En la clausura, una triada de escritoras localistas tuvo el descaro de plantárseme para decirme que ellas, con la mano en la cintura, lo hubieran hecho mejor que yo. Con el hígado lleno de piedritas, les solicité ahí mismo a los altos mandos de la asociación de escritores que me consideraran fuera de su club. Se indignaron. Juro que vi que una vaca sagrada estaba a punto de llorar de coraje ante mi grosería porque cuando me dijeron que no aceptaban mi renuncia, me reí. Una vez terminada la pesadilla, me dediqué a revisar y corregir el proyecto del encuentro para que Secretaría de Cultura por fin lo aprobara y liberara el recurso… mes y medio después de concluido.

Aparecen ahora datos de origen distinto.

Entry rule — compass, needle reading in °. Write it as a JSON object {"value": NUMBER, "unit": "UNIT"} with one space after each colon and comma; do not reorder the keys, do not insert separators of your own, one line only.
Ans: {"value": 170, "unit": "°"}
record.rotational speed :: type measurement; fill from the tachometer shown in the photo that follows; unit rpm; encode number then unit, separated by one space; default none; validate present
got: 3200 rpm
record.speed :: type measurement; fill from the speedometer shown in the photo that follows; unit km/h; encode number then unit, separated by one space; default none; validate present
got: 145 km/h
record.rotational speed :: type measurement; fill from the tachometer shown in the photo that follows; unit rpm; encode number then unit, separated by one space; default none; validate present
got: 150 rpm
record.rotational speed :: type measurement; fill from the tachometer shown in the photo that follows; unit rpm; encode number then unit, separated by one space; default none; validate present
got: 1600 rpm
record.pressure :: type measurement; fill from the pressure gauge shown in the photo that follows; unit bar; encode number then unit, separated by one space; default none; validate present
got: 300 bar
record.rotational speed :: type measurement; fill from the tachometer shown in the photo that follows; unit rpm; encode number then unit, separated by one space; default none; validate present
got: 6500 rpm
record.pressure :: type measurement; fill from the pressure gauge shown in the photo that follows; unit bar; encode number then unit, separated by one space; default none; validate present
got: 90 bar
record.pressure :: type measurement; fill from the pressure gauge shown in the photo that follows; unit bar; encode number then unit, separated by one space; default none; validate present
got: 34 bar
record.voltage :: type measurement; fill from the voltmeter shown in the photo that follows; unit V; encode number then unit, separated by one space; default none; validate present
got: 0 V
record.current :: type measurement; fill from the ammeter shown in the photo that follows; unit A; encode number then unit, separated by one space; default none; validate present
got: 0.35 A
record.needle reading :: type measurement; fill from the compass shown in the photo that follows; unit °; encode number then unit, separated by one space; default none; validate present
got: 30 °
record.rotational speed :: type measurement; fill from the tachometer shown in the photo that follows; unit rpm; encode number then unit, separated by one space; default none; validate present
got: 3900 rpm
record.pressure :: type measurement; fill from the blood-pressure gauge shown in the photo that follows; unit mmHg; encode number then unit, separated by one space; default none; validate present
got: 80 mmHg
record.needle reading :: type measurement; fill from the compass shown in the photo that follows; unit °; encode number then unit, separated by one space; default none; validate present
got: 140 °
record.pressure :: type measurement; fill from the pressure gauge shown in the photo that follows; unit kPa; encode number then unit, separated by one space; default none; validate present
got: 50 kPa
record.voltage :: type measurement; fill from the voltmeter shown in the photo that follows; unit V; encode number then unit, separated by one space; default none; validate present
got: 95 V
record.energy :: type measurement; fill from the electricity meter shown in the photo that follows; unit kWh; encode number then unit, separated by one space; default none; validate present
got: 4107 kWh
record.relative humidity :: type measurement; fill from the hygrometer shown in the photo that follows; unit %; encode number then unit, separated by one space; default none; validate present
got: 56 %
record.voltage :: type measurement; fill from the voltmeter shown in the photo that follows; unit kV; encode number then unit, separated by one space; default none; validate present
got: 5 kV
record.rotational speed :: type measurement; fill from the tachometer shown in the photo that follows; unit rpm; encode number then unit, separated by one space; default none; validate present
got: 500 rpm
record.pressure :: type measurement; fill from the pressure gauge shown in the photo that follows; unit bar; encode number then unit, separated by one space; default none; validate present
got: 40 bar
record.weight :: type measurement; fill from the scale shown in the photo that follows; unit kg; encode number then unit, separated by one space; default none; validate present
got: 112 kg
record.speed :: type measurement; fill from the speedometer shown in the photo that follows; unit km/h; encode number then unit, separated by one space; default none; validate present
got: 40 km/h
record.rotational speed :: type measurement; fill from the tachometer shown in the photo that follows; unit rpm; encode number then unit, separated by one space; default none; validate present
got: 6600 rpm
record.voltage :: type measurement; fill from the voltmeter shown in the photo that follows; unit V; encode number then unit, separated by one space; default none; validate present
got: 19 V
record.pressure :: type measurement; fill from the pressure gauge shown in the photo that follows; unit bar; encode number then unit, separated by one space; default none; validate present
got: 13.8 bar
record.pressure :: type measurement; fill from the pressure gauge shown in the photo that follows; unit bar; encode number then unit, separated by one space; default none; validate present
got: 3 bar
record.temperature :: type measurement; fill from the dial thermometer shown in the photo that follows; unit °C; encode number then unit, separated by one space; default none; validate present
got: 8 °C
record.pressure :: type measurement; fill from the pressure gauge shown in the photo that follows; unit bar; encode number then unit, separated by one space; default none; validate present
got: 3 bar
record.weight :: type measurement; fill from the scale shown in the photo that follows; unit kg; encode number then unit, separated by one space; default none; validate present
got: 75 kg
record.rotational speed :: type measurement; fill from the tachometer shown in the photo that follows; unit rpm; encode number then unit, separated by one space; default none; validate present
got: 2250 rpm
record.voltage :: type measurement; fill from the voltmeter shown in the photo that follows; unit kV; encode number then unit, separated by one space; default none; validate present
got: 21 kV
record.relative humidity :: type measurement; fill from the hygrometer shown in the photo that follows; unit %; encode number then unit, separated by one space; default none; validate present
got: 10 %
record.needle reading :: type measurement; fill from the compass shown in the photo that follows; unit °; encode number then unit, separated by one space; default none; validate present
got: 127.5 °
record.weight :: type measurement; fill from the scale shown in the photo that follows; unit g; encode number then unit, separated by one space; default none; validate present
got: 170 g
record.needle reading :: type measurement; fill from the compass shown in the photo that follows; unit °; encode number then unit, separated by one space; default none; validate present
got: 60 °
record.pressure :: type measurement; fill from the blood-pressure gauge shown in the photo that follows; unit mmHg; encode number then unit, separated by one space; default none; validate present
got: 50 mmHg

Cada vez que asisto a un encuentro de escritores voy esperando lo peor. Quizá por eso cualquier buen momento o detalle, por pequeño que sea, me parece ganancia. Con frecuencia me pregunto qué tan eficaces resultan con su escuálido público (cada asistente multiplicado por cinco para los reportes finales), sus jornadas cansinas, las luchas de egos y esa curiosa burbuja de autocomplacencia que se forma a nuestro alrededor cuando descubrimos que la audiencia no ha caído en coma por aburrimiento.
Reconozco su utilidad para crear lazos no solo de amistad (o profundo encono, en algunos casos), sino profesionales. Esas alianzas son valiosas y a menudo fructíferas. El problema fundamental, creo yo, es muy simple: sin asistentes, no hay lectores y sin lectores la literatura es puro narcisismo. No le veo caso a los encuentros dedicados a que los escritores se oigan unos a otros, es más, me parecen decadentes y estériles. ¿Será cuestión entonces de mejorar la promoción y difusión? ¿Habrá que llevarlos a lugares públicos? ¿Contratar puro best-seller que sí arrastre público?
De acuerdo con lo que alcancé a observar, considero que antes de planear los encuentros tendrían que tenerse en cuenta tres puntos fundamentales (además de conocer bien al público meta, algo que por alguna extraña razón suele omitirse): el primero, aceptar que la lectura nunca ha sido una actividad de masas, pretender lo contrario solo nos lleva a hacer lo imposible para engañar a Secretaría de Cultura con resultados a ojos vistas falsos. El segundo es obvio: por más buena voluntad que se tenga, nadie puede hacer maravillas con poquito dinero sin que se termine pidiendo trabajo gratis a diestra y siniestra, lo cual no es correcto, aunque amemos el arte. El tercero es lo de siempre: consentir demandas berrinchudas de los escritores localistas, nomás para tenerlos contentos y calladitos, es siempre un error. Aunque sean sus impuestos los que paguen.